También se ha cultivado en las últimas semanas el aplauso acrítico a la policía regional de Cataluña. Y todo a pesar de las informaciones que han salido a la luz y que, como ya explicamos la semana pasada, ponen en tela de juicio la efectividad del cuerpo a la hora de prevenir ataques como los sufridos durante este verano.
Sí, la lucha contra la violencia política en España ha mejorado notablemente con el paso del tiempo, sobre todo a raíz de los años de gobierno de José María Aznar, cuando la banda terrorista ETA sufrió un importante retroceso en sus posiciones. Y sí, desde el 11-M hasta el pasado año, las fuerzas y cuerpos de seguridad del Estado han efectuado más de 650 detenciones en el marco de la lucha contra el yihadismo. Pero la amenaza sigue ahí, como demuestran los atentados de Barcelona y Cambrils, de modo que la autocomplacencia no solo no nos hace más fuertes sino que amenaza con paralizar un esfuerzo que siempre debe estar en permanente revisión, con ánimo de aplastar al terrorismo solo con la ley, pero con toda la ley.

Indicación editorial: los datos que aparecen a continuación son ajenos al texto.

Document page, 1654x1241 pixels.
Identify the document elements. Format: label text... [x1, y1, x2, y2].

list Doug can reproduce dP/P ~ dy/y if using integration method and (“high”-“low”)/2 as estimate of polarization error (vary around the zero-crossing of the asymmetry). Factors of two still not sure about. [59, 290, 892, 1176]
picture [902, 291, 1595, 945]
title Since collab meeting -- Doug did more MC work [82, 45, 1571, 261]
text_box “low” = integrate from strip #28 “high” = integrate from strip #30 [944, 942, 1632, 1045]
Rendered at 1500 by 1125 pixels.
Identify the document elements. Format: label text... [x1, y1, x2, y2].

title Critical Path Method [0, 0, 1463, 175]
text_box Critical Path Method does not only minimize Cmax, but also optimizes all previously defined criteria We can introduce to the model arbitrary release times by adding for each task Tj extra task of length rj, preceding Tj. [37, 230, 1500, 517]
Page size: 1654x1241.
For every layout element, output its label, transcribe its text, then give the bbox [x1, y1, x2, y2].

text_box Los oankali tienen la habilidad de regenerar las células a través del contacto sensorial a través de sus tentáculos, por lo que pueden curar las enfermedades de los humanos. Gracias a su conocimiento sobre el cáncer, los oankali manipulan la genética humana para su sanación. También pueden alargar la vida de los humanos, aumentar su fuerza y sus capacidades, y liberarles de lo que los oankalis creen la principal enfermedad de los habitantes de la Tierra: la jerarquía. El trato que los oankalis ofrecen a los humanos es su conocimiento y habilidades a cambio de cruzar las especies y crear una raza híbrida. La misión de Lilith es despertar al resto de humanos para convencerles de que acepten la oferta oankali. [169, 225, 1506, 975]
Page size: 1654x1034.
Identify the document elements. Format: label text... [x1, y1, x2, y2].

Otro mensaje que parece haber calado es el de la importancia de contener la “islamofobia”. Resulta curioso que los mismos independentistas catalanes que insisten en este punto son también los que se dedican a promover la hispanofobia veinticuatro horas al día, siete días a la semana. También es llamativo que la extrema izquierda que enarbola esta bandera es, a su vez, la misma que machaca y machaca contra el catolicismo y, cuando toca, contra el judaísmo.
Pero, dejando estas contradicciones aparte, hablemos del asunto de la “islamofobia”. En España, la población musulmana se ha multiplicado por diez en los últimos veinte años, pasando de 200.000 personas en los 90 a casi dos millones en la actualidad. En la medida en que esa población acepta las tradiciones y los valores de la sociedad abierta, no hay choque de civilizaciones alguno. Otra cosa es que se pretenda la tolerancia con quienes predican un islamismo radical… pero por ahí sí que somos millones los españoles que no estamos dispuestos a pasar, pues no estamos por la labor de legitimar la opresión de la mujer, la persecución del homosexual, el cuestionamiento de la legitimidad del Estado de derecho, el rechazo al capitalismo o la legitimación del fanatismo y la violencia, en nombre del Corán.
Ese integrismo sí genera rechazo social. Y ese rechazo social es bueno y es necesario, porque brota de la necesidad y la voluntad de defender nuestra forma de vida y nuestras libertades, que son lo que nos ha hecho grandes como país. Es más: si dentro de las propias comunidades musulmanas se actuase con más contundencia a la hora de impedir estas desviaciones que siembran tantas dudas sobre la compatibilidad del islam con la democracia liberal, seguro que todos los españoles dormiríamos mucho más tranquilos.
Hay un asunto más en el que vale la pena detenernos. Para rizar el rizo, las fuerzas de la extrema izquierda y del independentismo catalán han hecho pinza a la hora de cargar contra todo tipo de instancias: Casa Real, Gobierno de España, sector armamentístico… Todo vale para evitar el irrenunciable señalamiento de los únicos responsables de estos terribles ataques, que por supuesto son el Estado Islámico y sus terroristas. Pero, si no somos capaces de decir alto y claro quién es nuestro enemigo, ¿cómo vamos a combatirlo? ¿Cómo vamos a acabar con esta amenaza, que constituye una auténtica prueba de fuego para España y todo Occidente?